Edison Never Told Federal Regulators Of San Onofre Equipment Design Flaw
Overlooked in the saga of the 2012 failure of the steam generators at the now shuttered San Onofre Nuclear Generating Station is what the owner told federal regulators about the equipment before it was installed.
In the 19 months before that critical meeting with federal regulators, Edison executives knew of a flaw in the new steam generator design, according to records.
Steam too hot to handle, otherwise known as void fraction, was making its way through the equipment. A consequence could be excessive tube wear, the same problem that led to the permanent closure of San Onofre in 2013.
In 2004 and 2005, then-Edison Vice President Dwight Nunn expressed worry about the matter in two letters to Akira Sawa, general manager at Mitsubishi Heavy Industries — the maker of the steam generators.

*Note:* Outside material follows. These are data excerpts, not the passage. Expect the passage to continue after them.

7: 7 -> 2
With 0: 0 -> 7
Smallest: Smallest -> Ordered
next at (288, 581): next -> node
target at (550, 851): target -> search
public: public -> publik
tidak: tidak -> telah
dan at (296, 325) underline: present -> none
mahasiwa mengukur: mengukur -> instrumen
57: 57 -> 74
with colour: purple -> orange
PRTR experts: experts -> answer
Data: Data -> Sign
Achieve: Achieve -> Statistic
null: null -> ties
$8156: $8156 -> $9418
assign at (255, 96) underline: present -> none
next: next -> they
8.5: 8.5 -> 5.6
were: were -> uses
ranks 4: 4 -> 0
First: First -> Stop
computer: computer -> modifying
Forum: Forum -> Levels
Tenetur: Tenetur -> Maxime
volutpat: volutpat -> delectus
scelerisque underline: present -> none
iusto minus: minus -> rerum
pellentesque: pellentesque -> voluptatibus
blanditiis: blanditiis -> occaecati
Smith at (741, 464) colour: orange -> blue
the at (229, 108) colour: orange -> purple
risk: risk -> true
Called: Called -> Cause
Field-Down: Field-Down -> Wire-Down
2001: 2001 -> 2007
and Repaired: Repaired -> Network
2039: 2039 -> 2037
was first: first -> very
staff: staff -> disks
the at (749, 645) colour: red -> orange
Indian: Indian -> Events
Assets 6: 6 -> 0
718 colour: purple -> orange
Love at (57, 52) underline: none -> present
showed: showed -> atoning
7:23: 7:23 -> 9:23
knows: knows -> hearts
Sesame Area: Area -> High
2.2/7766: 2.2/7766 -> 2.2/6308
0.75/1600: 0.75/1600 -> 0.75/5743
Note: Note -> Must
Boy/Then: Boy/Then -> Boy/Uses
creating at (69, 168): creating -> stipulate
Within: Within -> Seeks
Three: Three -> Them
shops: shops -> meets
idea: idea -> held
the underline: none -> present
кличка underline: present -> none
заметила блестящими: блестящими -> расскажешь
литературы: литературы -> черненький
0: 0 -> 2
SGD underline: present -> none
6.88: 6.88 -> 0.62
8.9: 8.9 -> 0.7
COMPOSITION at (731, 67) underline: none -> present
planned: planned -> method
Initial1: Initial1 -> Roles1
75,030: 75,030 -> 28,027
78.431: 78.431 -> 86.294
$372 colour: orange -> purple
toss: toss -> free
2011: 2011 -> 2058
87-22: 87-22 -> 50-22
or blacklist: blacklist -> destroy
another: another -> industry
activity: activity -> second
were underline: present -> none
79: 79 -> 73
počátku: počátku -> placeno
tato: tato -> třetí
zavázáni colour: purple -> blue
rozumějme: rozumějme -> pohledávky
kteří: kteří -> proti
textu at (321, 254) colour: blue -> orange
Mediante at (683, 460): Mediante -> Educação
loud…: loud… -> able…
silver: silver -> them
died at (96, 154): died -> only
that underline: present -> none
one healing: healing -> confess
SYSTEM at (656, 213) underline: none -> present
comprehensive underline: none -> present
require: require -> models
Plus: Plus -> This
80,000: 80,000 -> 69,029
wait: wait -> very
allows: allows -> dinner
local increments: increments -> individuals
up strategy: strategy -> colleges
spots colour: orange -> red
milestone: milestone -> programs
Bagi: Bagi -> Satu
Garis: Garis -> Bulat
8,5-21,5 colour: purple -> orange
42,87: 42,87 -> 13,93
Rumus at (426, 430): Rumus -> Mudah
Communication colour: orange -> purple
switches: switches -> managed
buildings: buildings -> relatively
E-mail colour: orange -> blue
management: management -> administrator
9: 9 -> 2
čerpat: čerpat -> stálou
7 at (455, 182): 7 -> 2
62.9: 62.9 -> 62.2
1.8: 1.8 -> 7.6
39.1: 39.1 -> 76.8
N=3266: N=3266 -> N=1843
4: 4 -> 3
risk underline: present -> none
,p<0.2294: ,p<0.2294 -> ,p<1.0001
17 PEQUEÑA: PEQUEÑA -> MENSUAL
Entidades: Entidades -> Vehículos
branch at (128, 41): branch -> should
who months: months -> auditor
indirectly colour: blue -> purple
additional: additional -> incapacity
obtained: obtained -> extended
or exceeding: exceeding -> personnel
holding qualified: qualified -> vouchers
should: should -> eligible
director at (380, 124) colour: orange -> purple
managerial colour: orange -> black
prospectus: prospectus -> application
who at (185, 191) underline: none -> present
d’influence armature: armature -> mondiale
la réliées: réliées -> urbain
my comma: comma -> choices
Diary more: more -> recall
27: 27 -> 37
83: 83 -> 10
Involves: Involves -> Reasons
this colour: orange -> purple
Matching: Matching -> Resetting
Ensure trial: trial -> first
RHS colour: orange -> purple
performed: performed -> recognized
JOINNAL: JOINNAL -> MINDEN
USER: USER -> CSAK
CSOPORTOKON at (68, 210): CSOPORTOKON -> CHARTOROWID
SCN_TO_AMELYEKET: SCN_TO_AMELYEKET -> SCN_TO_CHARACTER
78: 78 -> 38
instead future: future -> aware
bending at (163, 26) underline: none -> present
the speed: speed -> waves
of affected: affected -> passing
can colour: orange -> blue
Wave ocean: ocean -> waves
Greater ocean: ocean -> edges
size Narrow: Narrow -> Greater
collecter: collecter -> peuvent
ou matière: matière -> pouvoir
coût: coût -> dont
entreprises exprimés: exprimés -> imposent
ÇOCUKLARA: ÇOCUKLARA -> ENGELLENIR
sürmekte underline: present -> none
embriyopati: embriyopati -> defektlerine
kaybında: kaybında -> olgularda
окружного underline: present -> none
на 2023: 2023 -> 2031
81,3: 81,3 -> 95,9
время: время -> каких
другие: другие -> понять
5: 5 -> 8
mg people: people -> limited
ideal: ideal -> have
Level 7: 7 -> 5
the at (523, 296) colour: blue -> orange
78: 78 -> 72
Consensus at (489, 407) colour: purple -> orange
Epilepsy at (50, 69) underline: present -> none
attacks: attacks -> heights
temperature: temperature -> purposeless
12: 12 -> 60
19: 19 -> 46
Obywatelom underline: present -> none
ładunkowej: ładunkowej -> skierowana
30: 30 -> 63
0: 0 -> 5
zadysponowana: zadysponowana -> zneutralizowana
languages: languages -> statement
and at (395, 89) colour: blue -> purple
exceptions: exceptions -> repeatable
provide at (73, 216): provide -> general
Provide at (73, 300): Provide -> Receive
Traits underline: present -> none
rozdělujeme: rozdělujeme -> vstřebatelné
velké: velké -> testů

“Tube dry out is an undesirable phenomenon as it may eventually result in tube cracking,” wrote Nunn in June 2005. “The information presented to Edison in the most recent Technical Meeting, indicated that for the SONGS RSG (San Onofre Nuclear Generating Station Replacement Steam Generators) the expected void fraction is very high.”
A letter from Mitsubishi to Edison also mentions potential tube wear.
Yet Edison never alerted the NRC about the void fraction problem in its 22-page power point presentation at the June 2006 meeting.
“To know you have a problem and to not inform the regulator that you had a problem raises questions about Edison attempting, in essence, to hide something that could have serious safety significance,” said Daniel Hirsch, nuclear policy lecturer at UC Santa Cruz.
In January 2012, less than a year after the new steam generators were turned on, the void fraction problem caused a tube to spring a radioactive leak. The leak forced Edison to close San Onofre for good. Ratepayers were left with a $3.3 billion tab that included shutdown costs and compensation to Edison for its lost profits on the plant. Customers are also paying billions more for new power plants to make up for the lost energy from San Onofre.
Edison spokeswoman Maureen Brown acknowledged to KPBS in an email that void fraction was not discussed at the June 2006 meeting with the NRC.
“Mitsubishi assured SCE (Southern California Edison) that void fraction would not be an issue and that the replacement steam generators would operate within specifications,” Brown said.
But according to a report by Mitsubishi, the manufacturer did consider fixes for the void fraction problem. They were not implemented, however, because Edison did not want to impede its ability to avoid a license amendment process. It is during that process that federal regulators evaluate safety risks.
The Edison spokeswoman also wrote that “design errors” by Mitsubishi that led to the steam generator failures “did not begin to be identified” until after the 2012 tube leak. But the NRC, in its own 2013 inspection, found that from the time Edison awarded the steam generator contract to Mitsubishi in 2004 until 2006, there were letters, emails, meeting minutes, action item lists and internal memos detailing concerns about void fraction.
And there’s more.
During Edison’s June 2006 presentation to the NRC, the company refers to the equipment design as “improved.” And yet the NRC’s inspection found that Edison failed to verify the adequacy of its design.
The NRC did not respond to a request seeking comment.
San Diego lawyer Mike Aguirre said Edison’s 2006 presentation to the NRC is grounds for a federal investigation.
“It’s against the law for a company to misrepresent material information to a safety regulator,” said Aguirre, who is challenging a settlement agreement that forces customers to pay for most of San Onofre’s closure costs.
Edison has already been cited by the NRC for dishonesty. Federal regulators ordered the company to take integrity training after it falsified fire safety records at the nuclear plant between 2001 and 2006.
“You measure violations of law by their consequences and yet you have a situation here where there was a radiation leak in our own backyard because our own companies were not being straight,” Aguirre said. “What people have to understand is there has not been one single person placed under oath and examined about what happened. If you had a minor car accident in San Diego, there would be a more thorough investigation than what happened here.”
He said the stakes are even higher because Edison is now in charge of more than 3 million pounds of nuclear waste from San Onofre on the shoreline in San Diego County.